September 2, 2010
William Gibson on Google’s Earth
Source: New York Times
“G” as in God? Whether you found it online yesterday (31-Aug-2010) or in today’s dead tree edition (or just hearing about it now), cyberpunk’s godfather William Gibson gives his op-ed about Google’s want of playing god in telling us what to do.
OK, it’s not because of Google’s want of telling us what to do, but the apparent need of anyone who uses the big “G” to decide what they want to do. Those who use G’s services actually contribute to the search giant’s ability to make decisions for us. Gibson likens G to a genie that can grant our wishes:
We would all very much like to be sagely and reliably advised by our own private genie; we would like the genie to make the world more transparent, more easily navigable. Google does that for us: it makes everything in the world accessible to everyone, and everyone accessible to the world.

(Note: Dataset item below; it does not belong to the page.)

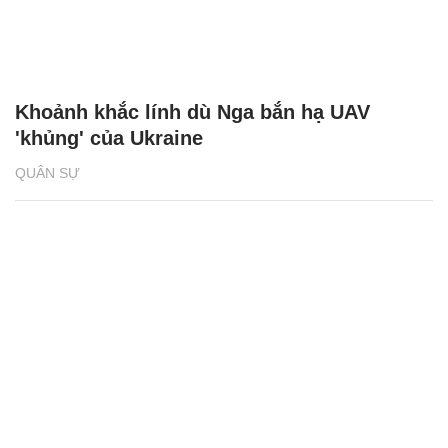
Khoảnh khắc lính dù Nga bắn hạ UAV
'khủng' của Ukraine
QUÂN SỰ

Of course, the “everyone accessible to the world” part is what some balk at as we find our personal information being more and more exposed online.

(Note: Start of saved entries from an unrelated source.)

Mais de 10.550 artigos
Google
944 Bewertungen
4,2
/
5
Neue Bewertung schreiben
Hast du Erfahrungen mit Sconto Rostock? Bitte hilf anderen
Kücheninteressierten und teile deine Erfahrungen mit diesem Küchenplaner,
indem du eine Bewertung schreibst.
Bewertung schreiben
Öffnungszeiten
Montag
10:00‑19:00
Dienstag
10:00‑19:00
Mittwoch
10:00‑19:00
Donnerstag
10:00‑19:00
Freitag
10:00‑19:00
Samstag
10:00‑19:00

The inmates run the prison. The idea of Google being a sort of panopticon prison, with G as the proverbial omnipotent warden and us as the inmates, but Gibson argues that is only half-true:
In Google, we are at once the surveilled and the individual retinal cells of the surveillant, however many millions of us, constantly if unconsciously participatory. We are part of a post-geographical, post-national super-state, one that handily says no to China. Or yes, depending on profit considerations and strategy. But we do not participate in Google on that level. We’re citizens, but without rights.
As said before, it’s the people who use Google’s services who actually contribute to the building of the panopticon, and the real problem comes in when those people (over)expose themselves on social network sites. Gibson sees possibilities in a fake identity industry for such carelessness since Google doesn’t seem interested in protecting users from their own stupidity.
Don’t blame the government. It would be easy to do so IF the advances in technology wasn’t so quick. But when the only law Google follows is Moore’s Law, technology will always stomp a mud hole in legislation’s face and walk it dry:
We also seldom imagined (in spite of ample evidence) that emergent technologies would leave legislation in the dust, yet they do. In a world characterized by technologically driven change, we necessarily legislate after the fact, perpetually scrambling to catch up, while the core architectures of the future, increasingly, are erected by entities like Google.
Then again, Google is “a very large and powerful corporation to boot.” Too big to fail, and far too big to give a fuck.